▶ Document segment:
Thanks for your replies so far! I guess what we are all thinking has already been confirmed, to leave as is.

After discussing this with my mom, who is not one liking anyone being overly involved in any drama, she wasn't critical of me. I guess though, it's different since she knows the relationship we all have, including the close one I have with SIL. 
My mom knew from the beginning and called out the EA from the get go. I thought it was more one sided, like my SIL was obsessed with the OM.
My mom disagreed and said that because she's married and has two young kids, to try and be an ear to her. To gently advise her against this, which is why I had 2 talks with her. To no avail.


----------



## costa200 (Jun 27, 2012)

> However, rather than saying that her bro/my husband won't like how they all joke around, she says "I don't think my brother would like how John and I joke around.
> He might jump over the table and try and kill John if he sees how we joke and see John tickling me or something."


Your husband is a guy. He knows what those playful "jokes" are about. That's the real issue. Just because her husband is either blind, superbly naive or is ok with being a cuckhold, it doesn't mean your husband won't see right through her bull****. 

But what is this? Facebook being used to bust a cheater instead of helping the affair? It's the end of the world as we know it.


----------



## Entropy3000 (May 11, 2011)

cali_chick said:


> I updated with one more post as to what happened after.
> 
> I left the chat, had my friend leave the chat, and unfriended John.


I do see where this went. 

But since the guy admitted that she was at his home I would be drawn to let the BIL know this. He may already know.

If the BIL law says no big deal then you have done what you can. They may have an open marriage of some kind. It appears they do whether it is thre BILs intent or not. The fact the guy lied here is a huge issue.


----------



## Chris Taylor (Jul 22, 2010)

Since SIL said that BIL knows what the relationship between Jihn and her is like, then you can "assume" that BIL knows and you should have no problem saying to him "how can you let SIL go to John's house last night?"

When he said he didn't know, just say "well SIL told us you know all about their relationship."

Catty? Yes, but needs to be done/


----------



## cali_chick (Oct 18, 2012)

Entropy3000 said:


> I do see where this went.
> 
> But since the guy admitted that she was at his home I would be drawn to let the BIL know this. He may already know.
> 
> If the BIL law says no big deal then you have done what you can. They may have an open marriage of some kind. It appears they do whether it is thre BILs intent or not. *The fact the guy lied here is a huge issue*.


Yeah, I felt the same way. I was unsure if my BIL knew about it, until OM logged into the chat (where we were all at) and said "me" and then "she wasn't with me?!?!" for everyone to see.

▶ Aim:
According to the forum thread, how many talks did the writer have with SIL to gently advise her against the relationship? The items are separate material, unrelated to the forum thread.

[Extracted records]

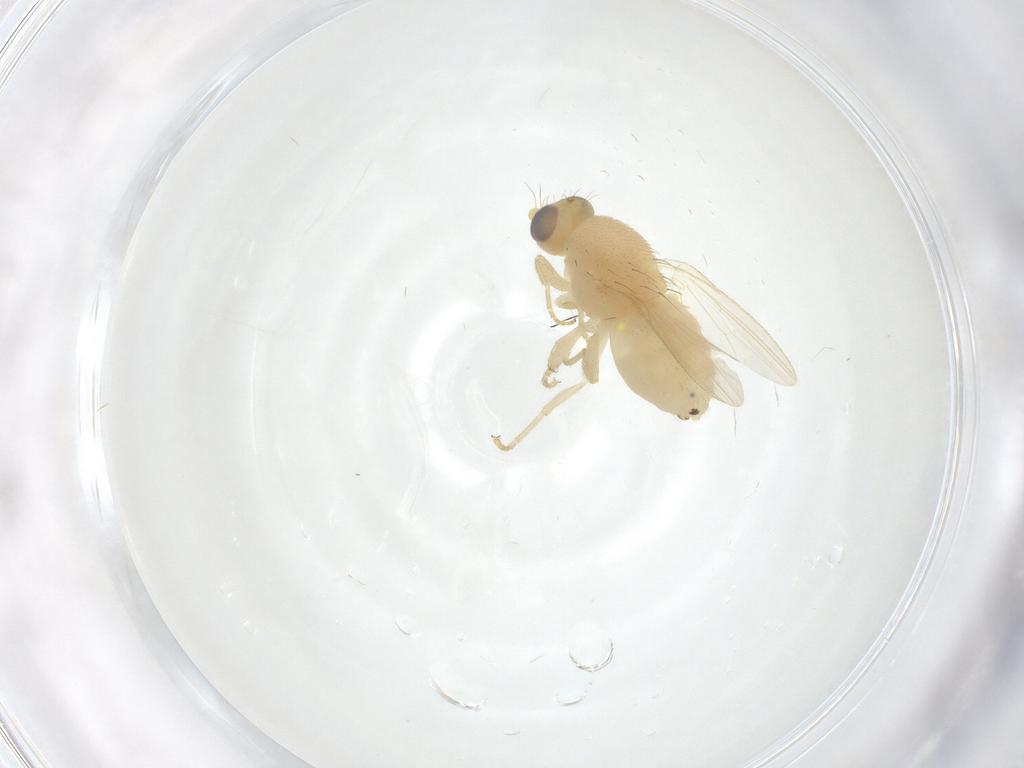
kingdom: Animalia
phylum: Arthropoda
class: Insecta
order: Diptera
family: Chyromyidae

▶ Written response:
Two.